[Begin Reading passage]

I’ve been been running an Icinga cluster with HA configuration hosting 9k servers and around 250k services.
As time went by, the icingaweb2 interface started to slow down, taking a considerable amount of time to render information, specially while querying specifics about a service.
Looking at DB performance data, the amount of slow queries increases every time a configuration item gets updated (this happens all day long as people requests changes).
Checking with our DBA team, they recommend to either optimize slow queries or split read queries between the MySQL master and slave node.
The slave node has no CPU, load or DB utilization at all.
Looking at the logs I can see once in a while the “Your database is not able to keep up” legend.
DB specs, both Master and Slave:
8 core CPU.
32 GB RAM.
icinga2 and ido-mysql version 2.4.

[End Reading passage]
[Begin Supplied material]

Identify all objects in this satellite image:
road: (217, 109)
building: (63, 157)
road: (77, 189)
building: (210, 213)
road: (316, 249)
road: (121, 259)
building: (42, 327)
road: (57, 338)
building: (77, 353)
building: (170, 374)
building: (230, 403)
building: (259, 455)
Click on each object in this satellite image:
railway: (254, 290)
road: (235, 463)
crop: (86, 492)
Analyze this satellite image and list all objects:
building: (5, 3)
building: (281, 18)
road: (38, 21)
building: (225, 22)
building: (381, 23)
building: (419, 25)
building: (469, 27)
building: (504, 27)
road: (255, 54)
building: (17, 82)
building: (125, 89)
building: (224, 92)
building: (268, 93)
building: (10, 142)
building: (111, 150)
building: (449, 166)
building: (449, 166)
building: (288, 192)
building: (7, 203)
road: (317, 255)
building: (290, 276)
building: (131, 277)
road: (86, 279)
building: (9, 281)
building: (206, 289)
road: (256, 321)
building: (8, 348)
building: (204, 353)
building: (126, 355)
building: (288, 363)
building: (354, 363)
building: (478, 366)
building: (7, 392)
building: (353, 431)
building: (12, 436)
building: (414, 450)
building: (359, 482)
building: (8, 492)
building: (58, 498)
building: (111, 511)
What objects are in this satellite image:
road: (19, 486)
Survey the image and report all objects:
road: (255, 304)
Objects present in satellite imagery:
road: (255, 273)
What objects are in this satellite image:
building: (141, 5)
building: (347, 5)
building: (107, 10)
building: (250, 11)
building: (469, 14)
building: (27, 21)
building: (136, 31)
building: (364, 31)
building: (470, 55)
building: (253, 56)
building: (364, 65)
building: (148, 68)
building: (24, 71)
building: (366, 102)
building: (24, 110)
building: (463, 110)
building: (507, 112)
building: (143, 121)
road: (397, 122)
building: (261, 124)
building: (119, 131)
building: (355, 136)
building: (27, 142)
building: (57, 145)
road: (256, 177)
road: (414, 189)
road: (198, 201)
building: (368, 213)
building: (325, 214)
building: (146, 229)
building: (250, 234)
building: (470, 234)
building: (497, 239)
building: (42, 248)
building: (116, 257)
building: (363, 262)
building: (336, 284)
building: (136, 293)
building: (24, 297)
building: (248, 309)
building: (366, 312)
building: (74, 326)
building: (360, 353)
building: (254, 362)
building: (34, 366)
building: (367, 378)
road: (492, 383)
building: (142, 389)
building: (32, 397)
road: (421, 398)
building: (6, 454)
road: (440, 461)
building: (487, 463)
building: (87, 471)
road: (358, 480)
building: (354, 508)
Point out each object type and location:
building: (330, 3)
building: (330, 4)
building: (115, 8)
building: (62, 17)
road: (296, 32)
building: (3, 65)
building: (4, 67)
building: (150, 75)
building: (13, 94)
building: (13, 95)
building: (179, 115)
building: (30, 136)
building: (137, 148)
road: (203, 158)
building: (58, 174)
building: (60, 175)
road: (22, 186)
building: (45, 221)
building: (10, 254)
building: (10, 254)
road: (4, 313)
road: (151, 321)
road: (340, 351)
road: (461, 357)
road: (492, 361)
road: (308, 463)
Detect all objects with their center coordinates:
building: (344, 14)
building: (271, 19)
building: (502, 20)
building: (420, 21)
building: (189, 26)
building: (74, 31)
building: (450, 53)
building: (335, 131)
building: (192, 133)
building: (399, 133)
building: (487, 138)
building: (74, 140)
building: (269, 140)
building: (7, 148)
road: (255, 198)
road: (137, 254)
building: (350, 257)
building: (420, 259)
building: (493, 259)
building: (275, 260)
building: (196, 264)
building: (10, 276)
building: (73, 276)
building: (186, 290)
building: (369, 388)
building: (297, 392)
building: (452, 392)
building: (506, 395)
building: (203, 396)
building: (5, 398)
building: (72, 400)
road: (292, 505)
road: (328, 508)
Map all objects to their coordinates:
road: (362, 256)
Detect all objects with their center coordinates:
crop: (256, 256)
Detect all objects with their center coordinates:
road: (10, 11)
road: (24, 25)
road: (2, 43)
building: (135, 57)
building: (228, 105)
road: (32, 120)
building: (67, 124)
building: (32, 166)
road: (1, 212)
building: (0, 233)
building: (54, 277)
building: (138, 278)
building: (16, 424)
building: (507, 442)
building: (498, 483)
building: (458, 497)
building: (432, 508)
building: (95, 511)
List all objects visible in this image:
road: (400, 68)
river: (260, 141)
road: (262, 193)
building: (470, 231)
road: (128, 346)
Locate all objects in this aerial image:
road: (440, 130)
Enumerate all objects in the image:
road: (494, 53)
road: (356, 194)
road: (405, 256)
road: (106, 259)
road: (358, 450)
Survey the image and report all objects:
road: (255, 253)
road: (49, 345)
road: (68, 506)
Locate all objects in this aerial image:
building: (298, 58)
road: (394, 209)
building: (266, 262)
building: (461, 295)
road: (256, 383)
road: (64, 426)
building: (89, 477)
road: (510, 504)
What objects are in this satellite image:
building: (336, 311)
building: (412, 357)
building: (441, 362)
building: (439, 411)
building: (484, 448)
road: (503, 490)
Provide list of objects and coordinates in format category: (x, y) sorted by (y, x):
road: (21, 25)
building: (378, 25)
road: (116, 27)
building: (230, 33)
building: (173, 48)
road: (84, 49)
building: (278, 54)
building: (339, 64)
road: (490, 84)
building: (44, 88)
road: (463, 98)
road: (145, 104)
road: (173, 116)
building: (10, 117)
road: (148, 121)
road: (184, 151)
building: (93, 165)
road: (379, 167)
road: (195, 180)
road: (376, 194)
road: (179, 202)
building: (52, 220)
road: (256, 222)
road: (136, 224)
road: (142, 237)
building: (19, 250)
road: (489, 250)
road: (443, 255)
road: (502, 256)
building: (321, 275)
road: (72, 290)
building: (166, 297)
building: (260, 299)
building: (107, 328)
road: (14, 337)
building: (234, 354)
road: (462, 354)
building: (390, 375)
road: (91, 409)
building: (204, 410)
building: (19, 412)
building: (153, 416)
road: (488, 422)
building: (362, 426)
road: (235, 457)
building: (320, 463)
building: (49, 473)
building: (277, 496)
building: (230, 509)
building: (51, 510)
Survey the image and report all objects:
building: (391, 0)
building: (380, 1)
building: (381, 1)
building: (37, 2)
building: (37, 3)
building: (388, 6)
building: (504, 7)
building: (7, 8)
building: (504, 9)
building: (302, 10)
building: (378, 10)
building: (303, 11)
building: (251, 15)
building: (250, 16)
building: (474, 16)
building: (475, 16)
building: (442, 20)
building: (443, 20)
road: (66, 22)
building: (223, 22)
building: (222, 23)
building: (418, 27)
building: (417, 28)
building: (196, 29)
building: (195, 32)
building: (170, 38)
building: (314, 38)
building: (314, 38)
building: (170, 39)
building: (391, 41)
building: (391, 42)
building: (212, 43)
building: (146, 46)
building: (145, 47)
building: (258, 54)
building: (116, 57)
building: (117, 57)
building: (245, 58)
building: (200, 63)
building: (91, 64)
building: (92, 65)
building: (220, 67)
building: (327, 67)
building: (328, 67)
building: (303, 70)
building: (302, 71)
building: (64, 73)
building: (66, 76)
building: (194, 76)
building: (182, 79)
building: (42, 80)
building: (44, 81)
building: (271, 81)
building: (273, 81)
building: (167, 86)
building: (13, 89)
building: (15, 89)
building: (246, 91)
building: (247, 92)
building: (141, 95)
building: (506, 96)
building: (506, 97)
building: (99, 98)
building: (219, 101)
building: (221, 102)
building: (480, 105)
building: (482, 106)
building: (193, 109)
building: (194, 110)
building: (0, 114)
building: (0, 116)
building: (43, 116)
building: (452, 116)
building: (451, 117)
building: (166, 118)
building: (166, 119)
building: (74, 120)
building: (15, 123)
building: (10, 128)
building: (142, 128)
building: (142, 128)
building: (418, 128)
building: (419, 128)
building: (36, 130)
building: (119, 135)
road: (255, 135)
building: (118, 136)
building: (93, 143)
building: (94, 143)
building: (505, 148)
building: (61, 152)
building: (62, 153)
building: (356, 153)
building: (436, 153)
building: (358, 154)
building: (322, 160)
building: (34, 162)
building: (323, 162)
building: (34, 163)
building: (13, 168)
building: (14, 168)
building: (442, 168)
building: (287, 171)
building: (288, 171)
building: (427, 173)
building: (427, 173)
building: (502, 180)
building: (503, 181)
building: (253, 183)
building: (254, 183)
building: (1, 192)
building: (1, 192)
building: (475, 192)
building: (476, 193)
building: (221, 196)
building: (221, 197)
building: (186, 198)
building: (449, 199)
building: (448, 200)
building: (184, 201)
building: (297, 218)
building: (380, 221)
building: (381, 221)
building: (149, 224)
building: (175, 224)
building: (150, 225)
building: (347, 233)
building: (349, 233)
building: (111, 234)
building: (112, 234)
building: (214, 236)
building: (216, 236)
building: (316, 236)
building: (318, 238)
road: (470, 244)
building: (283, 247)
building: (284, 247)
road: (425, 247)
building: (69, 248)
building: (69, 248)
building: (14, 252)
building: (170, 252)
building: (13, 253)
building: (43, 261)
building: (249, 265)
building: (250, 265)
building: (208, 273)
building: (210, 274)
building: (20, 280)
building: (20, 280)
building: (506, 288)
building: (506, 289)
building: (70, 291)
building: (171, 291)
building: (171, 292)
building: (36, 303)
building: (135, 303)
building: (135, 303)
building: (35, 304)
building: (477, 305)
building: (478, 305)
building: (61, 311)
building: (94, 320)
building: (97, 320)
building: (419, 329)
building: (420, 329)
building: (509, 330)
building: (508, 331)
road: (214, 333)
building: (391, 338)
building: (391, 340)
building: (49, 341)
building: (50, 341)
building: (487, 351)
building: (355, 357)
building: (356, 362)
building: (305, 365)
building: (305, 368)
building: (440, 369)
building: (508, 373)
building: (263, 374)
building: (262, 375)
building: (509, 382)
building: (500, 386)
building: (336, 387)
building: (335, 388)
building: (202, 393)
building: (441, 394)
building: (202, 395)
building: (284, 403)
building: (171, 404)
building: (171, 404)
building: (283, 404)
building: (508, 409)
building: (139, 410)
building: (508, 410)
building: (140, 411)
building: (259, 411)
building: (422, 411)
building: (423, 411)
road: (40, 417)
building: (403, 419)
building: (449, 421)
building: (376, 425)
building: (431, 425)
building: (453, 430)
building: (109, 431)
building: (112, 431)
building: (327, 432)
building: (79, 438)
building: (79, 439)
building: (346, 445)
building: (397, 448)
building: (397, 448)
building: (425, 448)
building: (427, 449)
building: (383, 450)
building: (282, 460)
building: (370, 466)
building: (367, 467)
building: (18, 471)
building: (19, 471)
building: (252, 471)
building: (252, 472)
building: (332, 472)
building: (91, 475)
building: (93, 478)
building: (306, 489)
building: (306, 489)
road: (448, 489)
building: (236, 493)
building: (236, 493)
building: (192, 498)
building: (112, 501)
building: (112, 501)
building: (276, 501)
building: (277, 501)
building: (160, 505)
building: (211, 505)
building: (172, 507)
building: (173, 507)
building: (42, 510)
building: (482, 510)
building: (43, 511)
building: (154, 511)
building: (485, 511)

[End Supplied material]

** Challenge A **
Please rewrite the paragraph in the Icinga post that begins "Checking with our DBA team" more briefly, keeping its main facts.
** Challenge B **
Translate this sentence from the Icinga post into Spanish: "The slave node has no CPU, load or DB utilization at all."
** Challenge C **
Proceed with the Icinga post from the point where it stops.

** Exercise output A **
The DBA team suggests optimizing the slow queries or splitting read queries between the MySQL master and slave node.

** Exercise output B **
El nodo esclavo no tiene ningún uso de CPU, carga ni utilización de la base de datos.

** Exercise output C **
A few questions before moving forward into building a solution MySQL Galera, where multiple “masters” are available for read and write operations:
Has anyone encounter this situation before?
Is it possible to configure the ido-mysql plugin to split reads and writes onto different MySQL nodes?
Has any query optimization fixes been added into latest versions of Icinga? I may look into updating the app but will cause me trouble if legacy support for the Graphite plugin has been dropped (we use that schema in our prod environment).
Any recommendations on how to keep up with this increasing load? We’re planning to add another 250k checks into the mix
Thank you all for reading!